*Passage shown:*
[Start of Attachment]

1775 Newfoundland hurricane

Meteorological history
- Formed: August 29, 1775
- Dissipated: September 9, 1775

Overall effects
- Fatalities: 4,000<–4,163 + (8th deadliest Atlantic-basin hurricane in recorded history)
- Areas affected: North Carolina, Virginia, Newfoundland
- Part of the 1775 Atlantic hurricane season

= 1775 Newfoundland hurricane =

Atlantic hurricane in 1775

The 1775 Newfoundland hurricane, also known as the Independence Hurricane, was a hurricane that struck the Thirteen Colonies and the Colony of Newfoundland in August and September, 1775, at the outset of the American War of Independence. It is believed to have killed at least 4,000 people, making it one of the deadliest Atlantic hurricanes of all time. There is disagreement among historians and meteorologists whether the events were one storm or two distinct storms.

==Impact==

===North Carolina and Virginia===
On August 27, 1775, a hurricane hit the Outer Banks of North Carolina. It turned northeastward and left the state on September 2, bringing heavy wind and rain to southeastern Virginia. A letter from New Bern, North Carolina, recounted, "We had a violent hurricane...which has done a vast deal of damage here, at the Bar, and at Matamuskeet, near 150 lives being lost at the Bar, and 15 in one neighborhood at Matamuskeet."

[End of Attachment]

*To do:*
1 > Decide whether each statement below agrees with the passage on the 1775 Newfoundland hurricane. Answer yes or no for each, quoting the words of the passage that settle it.
(a) Historians and meteorologists agree that the events were a single storm.
(b) The hurricane struck at the outset of the American War of Independence.
(c) After hitting the Outer Banks, the storm turned southwestward.
2 > Using the passage on the 1775 Newfoundland hurricane, answer these questions:
(a) By what other name is the hurricane known?
(b) According to the letter from New Bern, about how many lives were lost at the Bar?
(c) Which part of Virginia received heavy wind and rain?
3 > Resume the passage on the 1775 Newfoundland hurricane, picking up right after its final sentence.

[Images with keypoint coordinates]
[Start of Attachment]

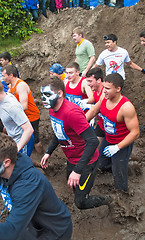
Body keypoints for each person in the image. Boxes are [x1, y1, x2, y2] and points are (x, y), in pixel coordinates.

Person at [40, 76, 112, 209]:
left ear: (60, 93)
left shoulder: (71, 113)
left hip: (87, 161)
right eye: (42, 95)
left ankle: (109, 201)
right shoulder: (52, 109)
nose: (43, 99)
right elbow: (59, 132)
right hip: (72, 158)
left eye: (47, 94)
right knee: (73, 185)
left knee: (81, 203)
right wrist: (48, 152)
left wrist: (78, 170)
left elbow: (92, 141)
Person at [0, 133, 73, 240]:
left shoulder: (28, 184)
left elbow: (12, 230)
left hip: (53, 232)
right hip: (30, 225)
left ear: (6, 163)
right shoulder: (8, 167)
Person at [86, 73, 140, 192]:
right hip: (108, 139)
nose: (104, 91)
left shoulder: (126, 107)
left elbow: (135, 133)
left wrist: (117, 147)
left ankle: (122, 198)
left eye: (108, 88)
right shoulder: (104, 98)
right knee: (101, 164)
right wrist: (82, 123)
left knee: (119, 178)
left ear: (118, 89)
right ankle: (127, 165)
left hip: (122, 144)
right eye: (104, 87)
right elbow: (95, 109)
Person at [1, 65, 43, 154]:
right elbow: (7, 97)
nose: (3, 78)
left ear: (11, 75)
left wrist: (12, 112)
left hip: (32, 116)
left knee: (35, 139)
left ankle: (42, 157)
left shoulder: (21, 85)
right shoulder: (11, 85)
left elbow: (24, 106)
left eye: (4, 75)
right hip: (23, 117)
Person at [0, 81, 34, 156]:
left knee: (20, 165)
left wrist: (17, 149)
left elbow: (29, 130)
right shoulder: (4, 98)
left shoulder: (11, 106)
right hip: (13, 138)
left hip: (23, 141)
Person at [86, 67, 105, 147]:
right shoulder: (96, 91)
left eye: (90, 81)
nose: (88, 84)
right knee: (95, 148)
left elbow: (94, 111)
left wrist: (79, 123)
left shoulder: (105, 92)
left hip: (112, 127)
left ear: (99, 80)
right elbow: (92, 99)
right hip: (101, 124)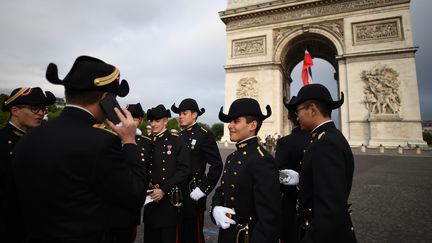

[End of Attachment]

*Your responses:*
1 >
(a) No: "There is disagreement among historians and meteorologists whether the events were one storm or two distinct storms."
(b) Yes: "at the outset of the American War of Independence"
(c) No: "It turned northeastward and left the state on September 2"

2 >
(a) The Independence Hurricane
(b) Near 150
(c) Southeastern Virginia

3 >
The September 9, 1775, edition of The Virginia Gazette reported: "The shocking accounts of damage done by the rains last week are numerous: Most of the mill-dams are broke, the corn laid almost level with the ground, and fodder destroyed; many ships and other vessels drove ashore and damaged, at Norfolk, Hampton, and York. In the heavy storm of wind and rain, which came on last Saturday, and continued most part of the night, the Mercury man of war as drove from her station abreast of the town of Norfolk, and stuck flat aground in shoal water."

At least 4,163 people were killed.

===Newfoundland===

A storm struck the eastern coast of Newfoundland on September 9, 1775. It is uncertain if this storm was the remnants of the hurricane that had crossed the Outer Banks over a week earlier.

Newfoundland's fisheries "received a very severe stroke from the violence of a storm of wind, which almost swept everything before it," Commodore Governor Robert Duff wrote shortly after it struck. "A considerable number of boats, with their crews, have been totally lost, several vessels wrecked on the shores," he said. Ocean levels rose to heights "scarcely ever known before" and caused great devastation, Duff reported.

A total of 4,000 sailors, mostly from England and Ireland, were reported to have been drowned. A localized storm surge is reported to have reached heights of between 20 and 30 feet. Losses from the hurricane include two armed schooners of the Royal Navy, which were on the Grand Banks of Newfoundland to enforce Britain's fishing rights.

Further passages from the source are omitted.